#### [Page excerpt]

━━━

IJCAI Conference 2019 Conference Paper

Attributed Graph Clustering: A Deep Attentional Embedding Approach

  • Chun Wang
  • Shirui Pan
  • Ruiqi Hu
  • Guodong Long
  • Jing Jiang
  • Chengqi Zhang

Graph clustering is a fundamental task which discovers communities or groups in networks. Recent studies have mostly focused on developing deep learning approaches to learn a compact graph embedding, upon which classic clustering methods like k-means or spectral clustering algorithms are applied. These two-step frameworks are difficult to manipulate and usually lead to suboptimal performance, mainly because the graph embedding is not goal-directed, i. e. , designed for the specific clustering task. In this paper, we propose a goal-directed deep learning approach, Deep Attentional Embedded Graph Clustering (DAEGC for short). Our method focuses on attributed graphs to sufficiently explore the two sides of information in graphs. By employing an attention network to capture the importance of the neighboring nodes to a target node, our DAEGC algorithm encodes the topological structure and node content in a graph to a compact representation, on which an inner product decoder is trained to reconstruct the graph structure. Furthermore, soft labels from the graph embedding itself are generated to supervise a self-training graph clustering process, which iteratively refines the clustering results. The self-training process is jointly learned and optimized with the graph embedding in a unified framework, to mutually benefit both components. Experimental results compared with state-of-the-art algorithms demonstrate the superiority of our method.

━━━

#### [Entries supplied]
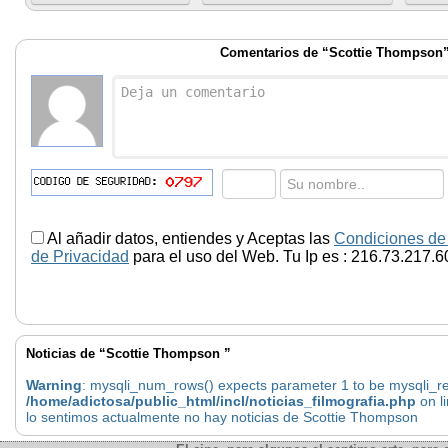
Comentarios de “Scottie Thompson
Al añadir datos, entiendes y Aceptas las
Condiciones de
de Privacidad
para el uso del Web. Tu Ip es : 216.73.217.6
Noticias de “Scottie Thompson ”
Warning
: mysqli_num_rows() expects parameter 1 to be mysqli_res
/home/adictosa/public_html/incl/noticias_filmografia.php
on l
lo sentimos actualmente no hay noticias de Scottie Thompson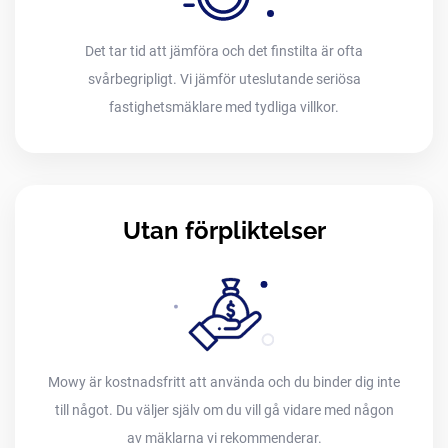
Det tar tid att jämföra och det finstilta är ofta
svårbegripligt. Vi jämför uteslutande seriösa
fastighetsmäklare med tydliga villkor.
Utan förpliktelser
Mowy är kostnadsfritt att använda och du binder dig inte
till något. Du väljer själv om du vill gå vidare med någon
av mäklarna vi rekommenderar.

━━━

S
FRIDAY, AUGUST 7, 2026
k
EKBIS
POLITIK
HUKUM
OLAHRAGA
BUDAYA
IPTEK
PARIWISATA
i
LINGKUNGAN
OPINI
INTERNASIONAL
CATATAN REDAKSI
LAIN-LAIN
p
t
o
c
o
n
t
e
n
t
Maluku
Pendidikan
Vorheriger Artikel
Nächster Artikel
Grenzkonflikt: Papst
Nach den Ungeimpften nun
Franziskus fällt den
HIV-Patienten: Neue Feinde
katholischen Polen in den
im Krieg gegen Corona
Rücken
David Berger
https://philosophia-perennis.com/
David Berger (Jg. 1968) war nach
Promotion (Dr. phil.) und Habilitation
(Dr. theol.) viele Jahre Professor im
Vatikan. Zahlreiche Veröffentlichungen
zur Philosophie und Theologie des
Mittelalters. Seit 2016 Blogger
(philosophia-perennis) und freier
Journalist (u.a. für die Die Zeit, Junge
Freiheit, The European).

━━━

In the graph clustering abstract, what is trained on the compact representation to reconstruct the graph structure?

#### [Solution to this exercise]
An inner product decoder.